The PUA subculture emerged, and still remains strongest, in California, the spiritual heartland of the personal-growth movement. Those who get involved in it are usually chasing self-transformation as much as sex. They want to become the respected, powerful and, yes, desirable man of their dreams.

It could be argued that the pick-up subculture is, well, picking up where the short-lived men’s movement of the ’90s left off — encouraging men to think deeply about what it means to be a man in a post-feminist world and what they want out of life. “The community is heading away from that sex-crazed, game-playing, manipulative place it started. It’s heading towards working out what men are supposed to be. The guys in the industry that are doing well are the guys covering this stuff about being a man,” argues Diecke.

Which brings us back to the original question: can PUA gurus deliver what they charge so handsomely for?

Diecke himself admits 95 per cent of aspiring pick-up artists won’t stick with it long enough to see life-changing results. “Just like learning a martial art or musical instrument, people will dive into this then realise it’s going to take a lot of work and lose interest; that’s human nature.

And it can be a tough training ground — practising scales to learn the piano doesn’t hurt your self-esteem the way getting rejected does.”

That said, for the five per cent who do have the tenacity to stay the course, the results can be impressive.

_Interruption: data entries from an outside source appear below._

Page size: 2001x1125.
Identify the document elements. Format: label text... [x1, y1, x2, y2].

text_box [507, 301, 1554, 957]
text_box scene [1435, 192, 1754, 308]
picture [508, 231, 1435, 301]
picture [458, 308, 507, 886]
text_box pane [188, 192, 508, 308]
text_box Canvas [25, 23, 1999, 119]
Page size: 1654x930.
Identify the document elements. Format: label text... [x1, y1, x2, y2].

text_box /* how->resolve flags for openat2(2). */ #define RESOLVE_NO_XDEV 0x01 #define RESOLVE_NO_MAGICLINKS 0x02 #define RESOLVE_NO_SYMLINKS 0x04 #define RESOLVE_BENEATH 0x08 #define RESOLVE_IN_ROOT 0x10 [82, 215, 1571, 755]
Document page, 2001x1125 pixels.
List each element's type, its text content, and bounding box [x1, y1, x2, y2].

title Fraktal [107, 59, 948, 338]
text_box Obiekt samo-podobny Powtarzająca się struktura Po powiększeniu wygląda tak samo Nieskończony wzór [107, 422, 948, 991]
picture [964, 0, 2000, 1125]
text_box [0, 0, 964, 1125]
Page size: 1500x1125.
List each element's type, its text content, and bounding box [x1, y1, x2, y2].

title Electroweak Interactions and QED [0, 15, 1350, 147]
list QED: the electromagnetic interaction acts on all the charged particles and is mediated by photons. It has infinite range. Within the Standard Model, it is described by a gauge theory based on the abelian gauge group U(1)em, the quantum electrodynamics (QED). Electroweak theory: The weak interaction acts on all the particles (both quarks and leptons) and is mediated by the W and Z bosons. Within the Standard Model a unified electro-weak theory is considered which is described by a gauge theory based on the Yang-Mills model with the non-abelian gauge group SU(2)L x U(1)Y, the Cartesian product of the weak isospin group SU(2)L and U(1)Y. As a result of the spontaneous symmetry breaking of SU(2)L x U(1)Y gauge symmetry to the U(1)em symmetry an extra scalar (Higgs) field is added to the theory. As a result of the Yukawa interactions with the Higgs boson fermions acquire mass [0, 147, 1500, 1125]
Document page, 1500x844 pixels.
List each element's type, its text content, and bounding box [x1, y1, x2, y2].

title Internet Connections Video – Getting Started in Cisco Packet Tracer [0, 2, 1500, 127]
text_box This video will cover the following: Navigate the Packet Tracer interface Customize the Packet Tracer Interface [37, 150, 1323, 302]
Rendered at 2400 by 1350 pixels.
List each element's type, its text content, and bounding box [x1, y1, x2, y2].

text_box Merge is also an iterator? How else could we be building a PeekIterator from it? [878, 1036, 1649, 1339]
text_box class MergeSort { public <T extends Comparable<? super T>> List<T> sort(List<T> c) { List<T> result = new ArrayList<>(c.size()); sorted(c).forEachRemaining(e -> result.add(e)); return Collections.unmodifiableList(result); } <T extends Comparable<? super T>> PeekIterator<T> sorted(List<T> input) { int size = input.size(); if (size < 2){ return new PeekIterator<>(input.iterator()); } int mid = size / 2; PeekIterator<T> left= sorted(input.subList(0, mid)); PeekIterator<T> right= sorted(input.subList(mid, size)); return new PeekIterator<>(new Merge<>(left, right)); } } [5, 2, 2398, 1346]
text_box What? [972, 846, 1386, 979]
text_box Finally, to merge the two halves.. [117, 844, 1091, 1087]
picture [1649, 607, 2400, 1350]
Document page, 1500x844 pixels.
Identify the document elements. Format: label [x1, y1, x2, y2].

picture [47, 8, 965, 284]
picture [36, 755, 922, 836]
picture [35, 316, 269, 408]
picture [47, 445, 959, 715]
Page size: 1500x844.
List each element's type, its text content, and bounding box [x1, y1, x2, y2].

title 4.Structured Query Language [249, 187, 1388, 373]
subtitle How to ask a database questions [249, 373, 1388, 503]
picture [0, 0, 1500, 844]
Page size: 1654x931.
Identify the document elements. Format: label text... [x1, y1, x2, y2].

Cristian is one of Diecke’s star pupils. At school he was “very overweight and always the kid that wasn’t good with girls”. After slimming down he did get a girlfriend but she dropped him after a year, leaving his fragile confidence shattered. He first discovered PUA theory on the internet and began approaching girls to applywhat he’d learnt. “I started doing day
game [approaching women in public places during the day]. I’d see a woman eating lunch by herself and use a routine on them, like asking for their opinion on how I was dressed.”

Did they think he was a nut job?

“No, I discovered that most girls are more than happy to talk to you if they’re not busy and you’re not coming across in a threatening way.”

Feeling in need of face-to-face tuition from an expert, he enrolled in one of Diecke’s courses. “He pushed me and taught me things I hadn’t thought of, like the importance of smiling when talking to girls. I dropped doing routines and focused on being genuine and gained a lot of momentum,” says Cristian.

With a cat-that-swallowed-the-canary smile, Cristian declines to divulge how many women he’s slept with but says, “I’ve learnt that women want a man who is genuine and are quite responsive to guys who are honest with their intentions. At the moment my priority is to have fun,but if the right girl comes along…”

“I’m very passionate about pick-up, the men you become friends with, the women you meet, the stories you hear. A lot of what you learn you can apply in real life. Going up and talking to a girl involves facing your fear and that teaches you how to handle your fear in other situations. For me, that’s what game is all about — setting goals, trying to improve yourself. Game taught me you have no boundaries if you work hard. My life has improved ten-fold since I got involved.”

If there’s a major criticism that can be made of the pick-up industry it’s this: it doesn’t teach men what to do after they’ve picked up. For, believe it or not, what most PUAs yearn for is not to live out their most debauched fantasies but to have a serious relationship. The happy ending of Strauss’s book involves him settling down with a woman who’s impervious to any of his PUA wizardry.

Diecke, who slept with about 200 women in his PUA heyday, has been in a monogamous relationship for the past two years. He notes, “85 per cent of my students tell me that, yes, they wouldn’t mind getting laid in the process but what they’d really like is to find a really amazing woman. But, statistically, it’s very unlikely that they’re going to find her unless they have the ability to meet and talk to lots of women.”